It's Monday. Do you know where your Senator is? And what he's doing there?

Kari Chisholm FacebookTwitterWebsite

Smithincolumbia

Senator Gordon Smith is in Colombia. No, not Columbia County, Oregon. And no, not on the Columbia River. He's in Cartagena, Colombia.

What the heck is he doing there? And why is he posing with Secretary of Commerce Carlos Gutierrez, some members of the House of Representatives, and a bunch of Colombian military personnel?

Senator Smith is in Colombia helping the Bush Administration negotiate another free trade deal. In fact, he's the only Senator on this congressional trade delegation.

Why? Because a free trade deal with Colombia would be a very, very bad deal for the United States. It'd be fantastic for big pharmaceutical companies, fantastic for cocaine producers, fantastic for oil and mining conglomerates, and fantastic for big multinational corporations - but it'd be terrible for American consumers, American farmers, American workers, and it'd be really bad for anyone who cares about global warming.

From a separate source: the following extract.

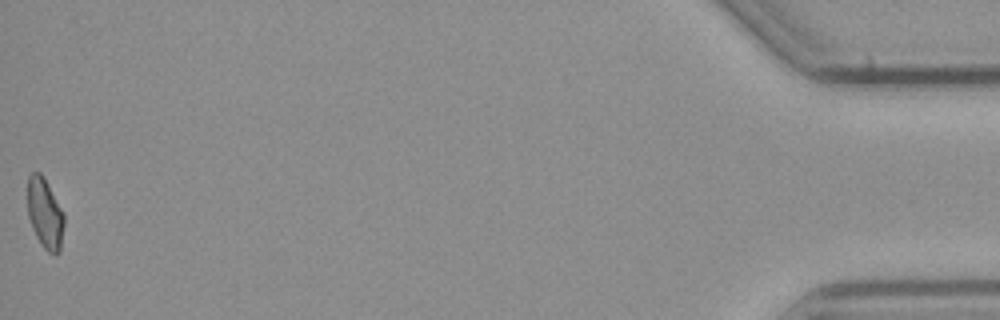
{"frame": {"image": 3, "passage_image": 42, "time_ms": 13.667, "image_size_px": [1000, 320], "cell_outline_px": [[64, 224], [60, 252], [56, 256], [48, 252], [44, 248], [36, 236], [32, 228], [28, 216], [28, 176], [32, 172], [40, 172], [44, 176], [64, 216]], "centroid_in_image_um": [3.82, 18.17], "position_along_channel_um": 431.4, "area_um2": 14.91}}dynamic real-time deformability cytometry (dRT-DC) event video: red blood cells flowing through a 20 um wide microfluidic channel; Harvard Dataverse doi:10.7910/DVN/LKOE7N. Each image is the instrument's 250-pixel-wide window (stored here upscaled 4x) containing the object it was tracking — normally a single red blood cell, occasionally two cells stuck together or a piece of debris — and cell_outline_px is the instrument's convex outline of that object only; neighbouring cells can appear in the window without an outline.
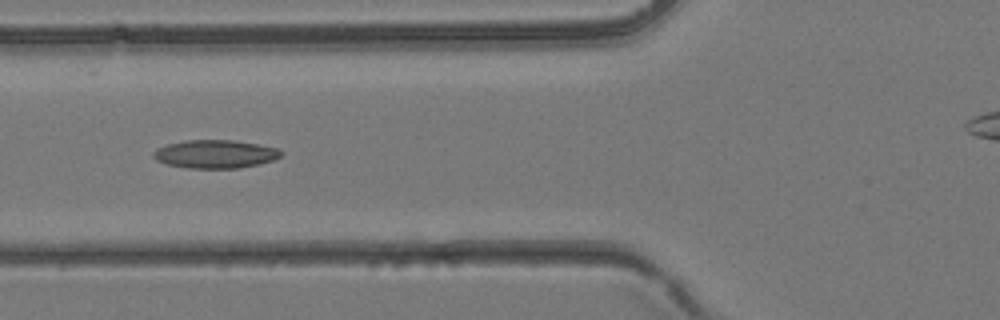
{"species": "common noctule bat (a hibernating species)", "species_latin": "Nyctalus noctula", "temperature_condition": "room temperature", "stored_images_in_passage": 35, "camera_frame_rate_fps": 3000, "um_per_image_px": 0.085, "animal": {"sex": "female", "body_mass_g": 24.6, "forearm_length_mm": 56.2}, "frame": {"image": 1, "passage_image": 15, "time_ms": 4.667, "image_size_px": [1000, 320], "cell_outline_px": [[284, 152], [280, 156], [272, 160], [240, 168], [188, 168], [168, 164], [156, 160], [152, 156], [152, 152], [156, 148], [168, 144], [184, 140], [236, 140], [276, 148]], "centroid_in_image_um": [18.25, 13.09], "position_along_channel_um": 107.5, "area_um2": 20.92}}
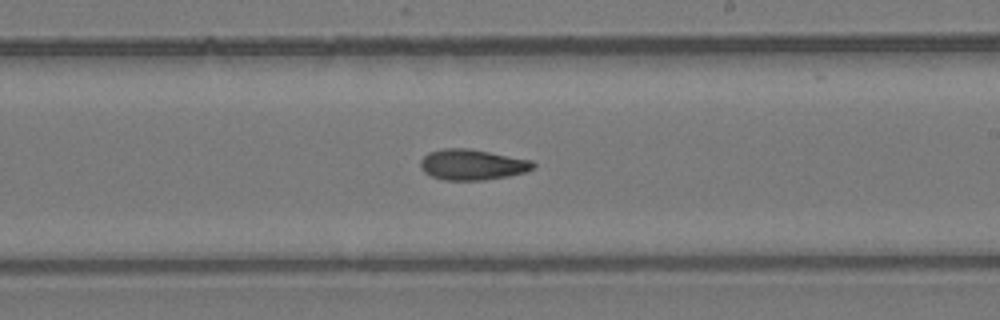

In the Peru deal, which Jeff Merkley strongly opposed, the patent monopolies of Big Pharma were protected - and the same would likely be true of the Colombia deal. If small Colombian farmers can no longer produce corn and rice and beans profitably (because they're competing with American mega-conglomerates), they'll likely turn once again to cocaine production. Under these trade deals, foreign investors get special mining and logging rights that would likely devastate the upper Amazon area - and would turn up the heat on global warming.

Of course, in all these trade deals, folks say they'll include "labor and environmental safeguards".

Really? Labor safeguards in Colombia? Does anyone think some language in a trade deal is going to protect workers in a country where "there have been 2,245 killings, 3,400 threats and 138 enforced disappearances of trade unionists" since 1991, according to Amnesty International? The Colombian Constitution already guarantees labor rights - but those rights are hardly real when mass killings of labor organizers are going on.

I'm sure a trip to Cartagena, Colombia is a good time. Just last week, I heard the director of the new feature film "Love in the Time of Cholera" wax rhapsodic on NPR about how beautiful and exotic a city Cartagena is. The food is great, the scenery is majestic, and the people are friendly. I'm quite certain that a big-time U.S. Senator and his pal the Secretary of Commerce were shown a great time.

But Gordon Smith should be ashamed of what's really going on here. A desperate attempt by the Bush Administration to push through yet another bad deal that gives away the store to multinational corporations - while undermining American and Colombian workers and the global environment.